L’augmentation du coût de la vie, particulièrement marquée dans les grands centres comme São Paulo et Rio de Janeiro, affecte de plus en plus les démunis, rapportent des médias locaux.

Or le Brésil, qui compte plus de 190 millions d’habitants, prétend avoir sorti de la misère plus de 30 millions de personnes durant les années de gouvernement du président Luiz Inacio Lula da Silva (2003-2010). Durant cette période, l’extrême pauvreté a chuté de 12% à 4,8% de la population. Un exploit remarquable qui a bénéficié des programmes sociaux généreux, mais aussi d’un meilleur accès au crédit.

Toutefois, certains voient gonfler une énorme bulle: 28% du revenu disponible des Brésiliens sert désormais à rembourser des dettes (contre jusqu’à 16% du revenu des Américains). Le nombre de Brésiliens ayant plus de 3000$US de dettes a plus que doublé depuis 2004, alors que 150 millions de cartes de crédit circulent dans le pays, trois fois plus qu’en 2008, selon des organismes locaux de défense des consommateurs.

En revanche, le gouvernement est confronté à une dure réalité: la grosse machine brésilienne ralentit face à une demande mondiale plus faible.

La croissance du Brésil a été nulle (0%) au troisième trimestre par rapport au deuxième, illustrant le fort ralentissement de l’activité dû à la crise de la dette des pays européens, a indiqué mardi l’Institut brésilien de géographie et statistiques (IBGE, public).

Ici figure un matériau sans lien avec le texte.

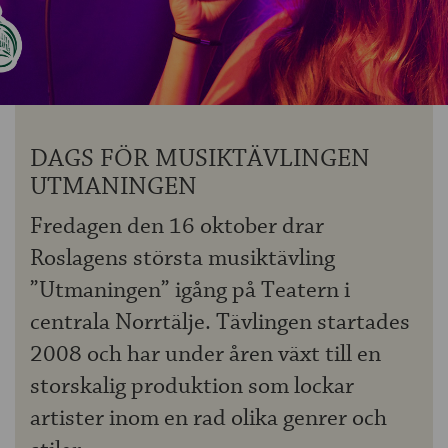
OM ÖLKOLLEN
KONTAKTA OSS
NYHETSBREV
DAGS FÖR MUSIKTÄVLINGEN
UTMANINGEN
Fredagen den 16 oktober drar
Roslagens största musiktävling
”Utmaningen” igång på Teatern i
centrala Norrtälje. Tävlingen startades
2008 och har under åren växt till en
storskalig produktion som lockar
artister inom en rad olika genrer och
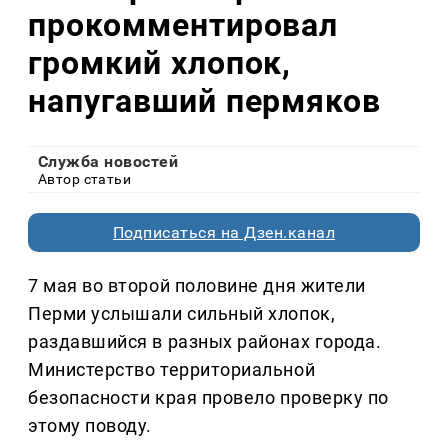
прокомментировал
громкий хлопок,
напугавший пермяков
Служба новостей
Автор статьи
Подписаться на Дзен.канал
7 мая во второй половине дня жители
Перми услышали сильный хлопок,
раздавшийся в разных районах города.
Министерство территориальной
безопасности края провело проверку по
этому поводу.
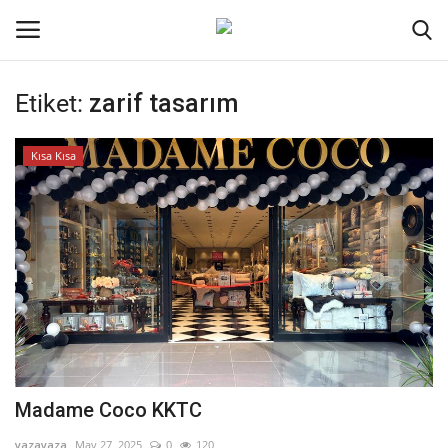
Etiket:
zarif tasarım
Oturum aç
Kayıt ol
Kısa Kısa
Ana Sayfa
İletişim
Genel
Kodlama
Kripto Para
Madame Coco KKTC
Galeri
yazayaza
May 27, 2025
0
120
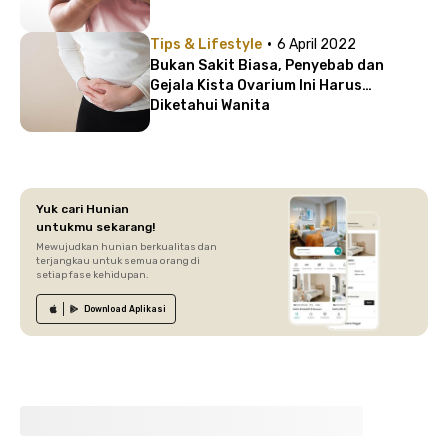
·
Tips & Lifestyle
6 April 2022
Bukan Sakit Biasa, Penyebab dan
Gejala Kista Ovarium Ini Harus
Diketahui Wanita
Yuk cari Hunian
untukmu sekarang!
Mewujudkan hunian berkualitas dan
terjangkau untuk semua orang di
setiap fase kehidupan.
Download
Aplikasi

En rythme annualisé, le produit intérieur brut (PIB) du Brésil a augmenté de 3,7%, précise l’IBGE. Et, au cours des neuf premiers mois de cette année, il s’est établi à 3,2%.

 Au second trimestre, le PIB avait progressé de 0,8% par rapport aux trois premiers mois de l’année et les autorités financières et les marchés avaient anticipé révu une croissance proche de zéro au troisième trimestre en raison de la crise mondiale. Au premier trimestre, le PIB avait progressé de 1,3% (par rapport au trois mois précédents).Par rapport à la même période de 2010, la croissance de la première économie d’Amérique latine a progressé de 2,1%. 

Pour cette année, le gouvernement brésilien a revu ses prévisions à la baisse et table maintenant sur une croissance de 3,5% – bien en deçà des 7,5% enregistrés l’année dernière – en partie grâce à une relance de l’activité économique prévue au dernier trimestre 2011. Les marchés sont moins optimistes et misent sur une croissance de 3% seulement. Au cours du 3e trimestre 2011, le secteur agroalimentaire a progressé de 3,2% par rapport au trimestre précédent, tandis que les services et l’industrie ont reculé de 0,3% et 0,9% respectivement, selon l’IBGE. 

En 2012, le gouvernement brésilien a prévu une croissance de 5% stimulée par la baisse des taux d’intérêt et des mesures de réduction d’impôts et d’encouragements à l’industrie.

 Visiblement, les autorités brésiliennes sont inquiètes. Et elles ont fait leur un choix: mieux vaut risquer la surchauffe économique que de succomber aux maux du reste du monde. Alors pour les consommateurs, la fête continue.